Kultur

Es gab einmal Gold und sechsmal Bronze

04.05.2010, — Artikel ausdrucken E-Mail verschicken

Autoren des Filmclubs Teck in den Medaillenrängen gelandet

(pm) Dabei sein ist alles, heißt es so schön, aber für den Filmclub Teck (FCT) war es diesmal doch noch ein Tick mehr: Mit insgesamt zehn Produktionen sind FCT-Autoren bei den Bundesfilmfestivals 2010 angetreten, siebenmal landeten sie damit in den Medaillenrängen: Einmal Gold und sechsmal Bronze – das kann sich durchaus sehen lassen.

Den Anfang bildeten über 3500 Produktionen, die durch das Fegefeuer von bundesweit mehr als 200 Filmclubs zu gehen und anschließend Regions- und Landesfilmfestivals zu absolvieren hatten. Etwa 260 neue Filme schafften danach den Sprung auf die Bundesebene und wurden dort in den letzten Wochen auf den in unterschiedliche Kategorien aufgeteilten Bundesfilmfestivals gezeigt.

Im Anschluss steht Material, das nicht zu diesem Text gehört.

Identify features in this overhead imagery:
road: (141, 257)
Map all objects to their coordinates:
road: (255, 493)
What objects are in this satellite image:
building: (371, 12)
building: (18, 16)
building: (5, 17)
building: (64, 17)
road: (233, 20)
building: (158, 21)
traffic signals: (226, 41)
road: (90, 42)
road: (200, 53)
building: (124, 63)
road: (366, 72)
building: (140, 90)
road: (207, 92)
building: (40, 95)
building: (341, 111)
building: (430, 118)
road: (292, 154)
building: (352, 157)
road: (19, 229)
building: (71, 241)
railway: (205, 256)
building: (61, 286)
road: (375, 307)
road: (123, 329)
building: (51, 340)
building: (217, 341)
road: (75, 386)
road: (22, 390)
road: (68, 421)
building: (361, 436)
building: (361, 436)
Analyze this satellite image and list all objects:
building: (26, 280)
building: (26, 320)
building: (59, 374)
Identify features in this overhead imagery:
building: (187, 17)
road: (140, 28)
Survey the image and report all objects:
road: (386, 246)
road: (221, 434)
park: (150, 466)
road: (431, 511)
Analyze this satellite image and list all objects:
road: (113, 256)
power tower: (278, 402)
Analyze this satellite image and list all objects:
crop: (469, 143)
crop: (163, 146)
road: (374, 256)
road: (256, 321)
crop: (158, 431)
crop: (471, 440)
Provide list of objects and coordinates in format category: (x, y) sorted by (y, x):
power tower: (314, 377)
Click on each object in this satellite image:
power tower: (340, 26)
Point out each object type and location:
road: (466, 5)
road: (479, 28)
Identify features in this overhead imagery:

Der Filmclub Teck hatte dabei die Nase ziemlich weit vorn. So durfte beim Bundesfilmfestival Report in Köln das Autorenpaar Barbara und Hartmut Ibsch eine Goldmedaille entgegennehmen. Sein Film „Ich will endlich meine Welt erklären“, der die Bedeutung der „Gestützten Kommunikation“ für einen nicht sprechenden Autisten zum Thema hat, erhielt zudem als bester Film des Wettbewerbs den Preis der Stadt Köln zugesprochen.